Traditional methods combining multiple exposures into an HDR image often allow for absolute calibration to a known reference measurement, yet offsetting all image values based on a reference measurement does not provide a measure of the linearity of the data throughout the full captured range. In our work, the calibrated methodology identifies the lower limit of the dynamic range that falls within an acceptable absolute luminance error. The scale in the false colour image in Fig. 6 illustrates that for our captured image of scene 1, the shadow area limit is approximately \(0.1\,\hbox {cd/m}^2\) based on 10% acceptable error, and the peak luminance for a large enough group of pixels considered to be observable is approximately \(1e+04\,\hbox {cd/m}^2\). This results in a physically calibrated linear dynamic range of 16.6 stops.

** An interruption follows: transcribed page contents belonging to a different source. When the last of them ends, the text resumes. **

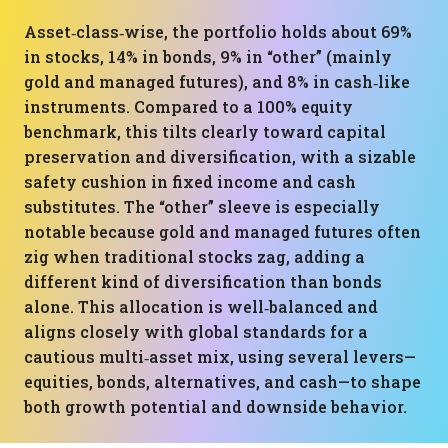
Asset‑class‑wise, the portfolio holds about 69%
in stocks, 14% in bonds, 9% in “other” (mainly
gold and managed futures), and 8% in cash‑like
instruments. Compared to a 100% equity
benchmark, this tilts clearly toward capital
preservation and diversification, with a sizable
safety cushion in fixed income and cash
substitutes. The “other” sleeve is especially
notable because gold and managed futures often
zig when traditional stocks zag, adding a
different kind of diversification than bonds
alone. This allocation is well‑balanced and
aligns closely with global standards for a
cautious multi‑asset mix, using several levers—
equities, bonds, alternatives, and cash—to shape
both growth potential and downside behavior.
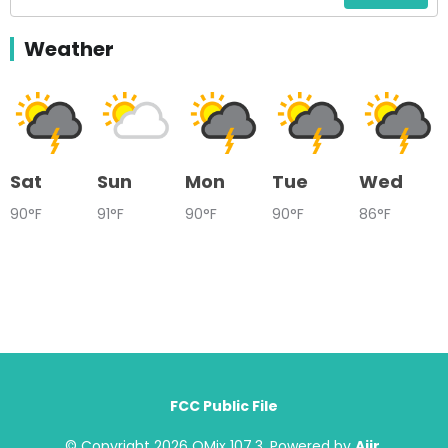
Weather
Sat
Sun
Mon
Tue
Wed
90°F
91°F
90°F
90°F
86°F
FCC Public File
© Copyright 2026 QMix 107.3. Powered by
Aiir
.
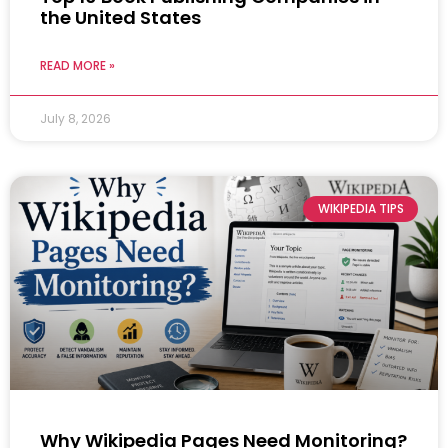
the United States
READ MORE »
July 8, 2026
WIKIPEDIA TIPS
Why Wikipedia Pages Need Monitoring?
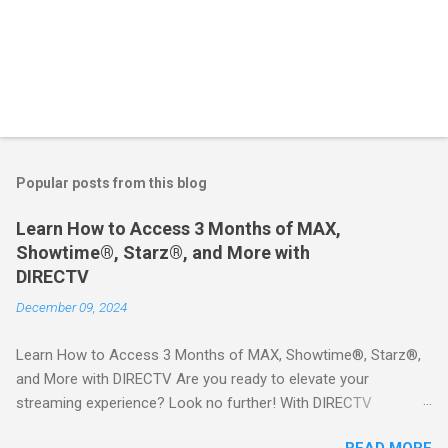
Popular posts from this blog
Learn How to Access 3 Months of MAX,
Showtime®, Starz®, and More with
DIRECTV
December 09, 2024
Learn How to Access 3 Months of MAX, Showtime®, Starz®,
and More with DIRECTV Are you ready to elevate your
streaming experience? Look no further! With DIRECTV
STREAM, you can indulge in a world of entertainment that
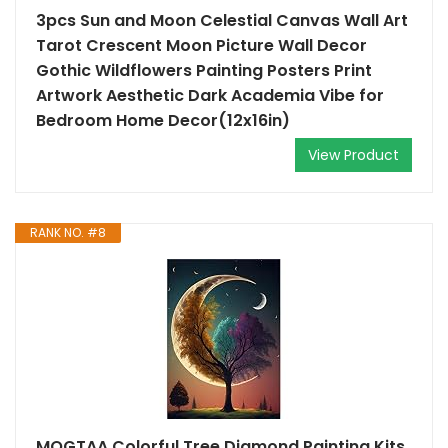
3pcs Sun and Moon Celestial Canvas Wall Art
Tarot Crescent Moon Picture Wall Decor
Gothic Wildflowers Painting Posters Print
Artwork Aesthetic Dark Academia Vibe for
Bedroom Home Decor(12x16in)
View Product
RANK NO. #8
MOGTAA Colorful Tree Diamond Painting Kits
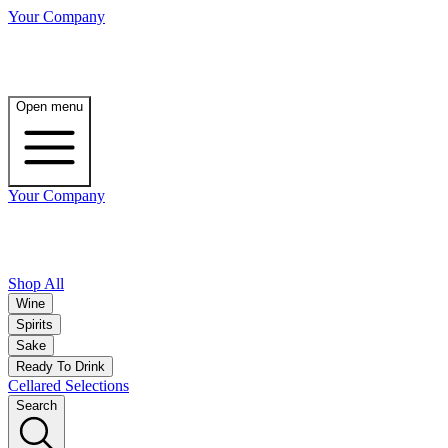
Your Company
Open menu
Your Company
Shop All
Wine
Spirits
Sake
Ready To Drink
Cellared Selections
Search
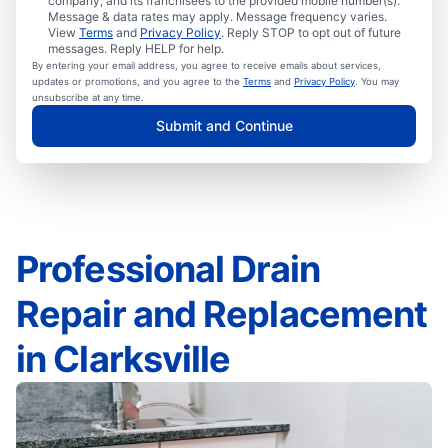
company, and its franchisees to the provided mobile number(s).
Message & data rates may apply. Message frequency varies.
View
Terms
and
Privacy Policy
. Reply STOP to opt out of future
messages. Reply HELP for help.
By entering your email address, you agree to receive emails about services,
updates or promotions, and you agree to the
Terms
and
Privacy Policy
. You may
unsubscribe at any time.
Submit and Continue
Professional Drain
Repair and Replacement
in Clarksville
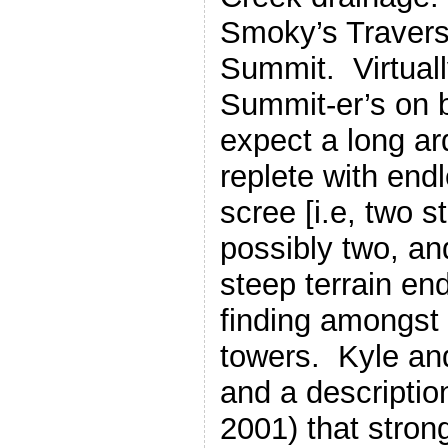
Smoky’s Travers
Summit. Virtuall
Summit-er’s on b
expect a long a
replete with end
scree [i.e, two 
possibly two, an
steep terrain end
finding amongst
towers. Kyle and
and a descriptio
2001) that stro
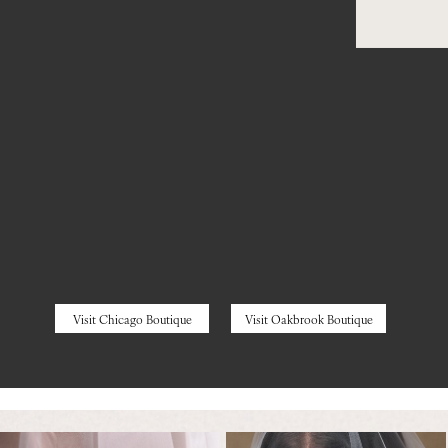
Visit Chicago Boutique
Visit Oakbrook Boutique
Featured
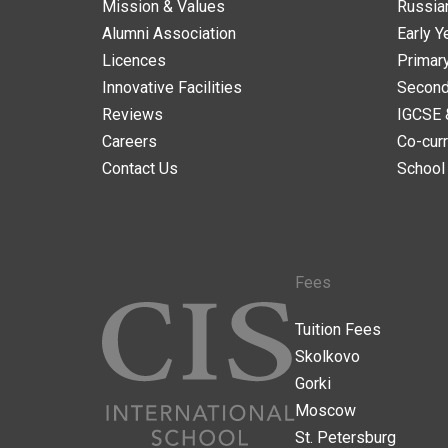
Mission & Values
Russia
Alumni Association
Early Y
Licences
Primar
Innovative Facilities
Second
Reviews
IGCSE 
Careers
Co-curr
Contact Us
School
Fees
Tuition Fees
Skolkovo
Gorki
Moscow
St. Petersburg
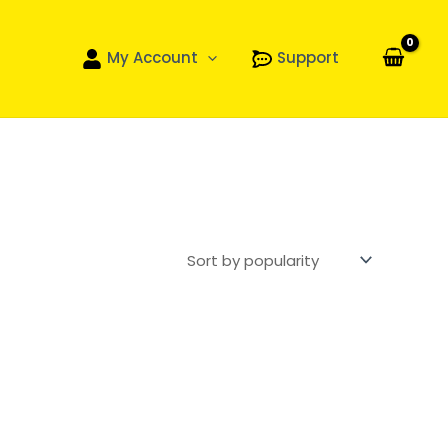
My Account
Support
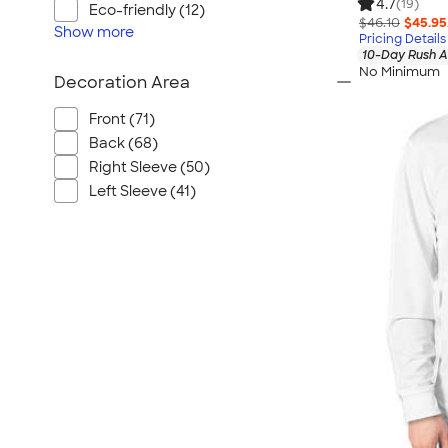
4.7
(19)
Eco-friendly (12)
$46.10
$45.95
Show
more
Pricing Details
10-Day Rush A
No Minimum
Decoration Area
Front (71)
Back (68)
Right Sleeve (50)
Left Sleeve (41)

Future work includes modeling lens glare and investigating methods to compensate for the effects as discussed in Sect. 5.4, including variations in lighting and scene content, as well as for different optic types. Also of interest is the investigation of optical effects on the use of commercially available HDR test charts and processing software to determine the dynamic range of HDR camera and lens systems. Specifically, if a per pixel gain factor correction is employed as part of the test procedure, and if not, how the placement of the test chart within an un-calibrated optical field of view could be skewing the results. Other work will include the evaluation of luminance and chromaticity, using the colour chip section of the ColorChecker chart in test scenes. Finally, further evaluation of glare effects on the luminance spot meter lens is of interest in order to evaluate related measurement accuracy limitations.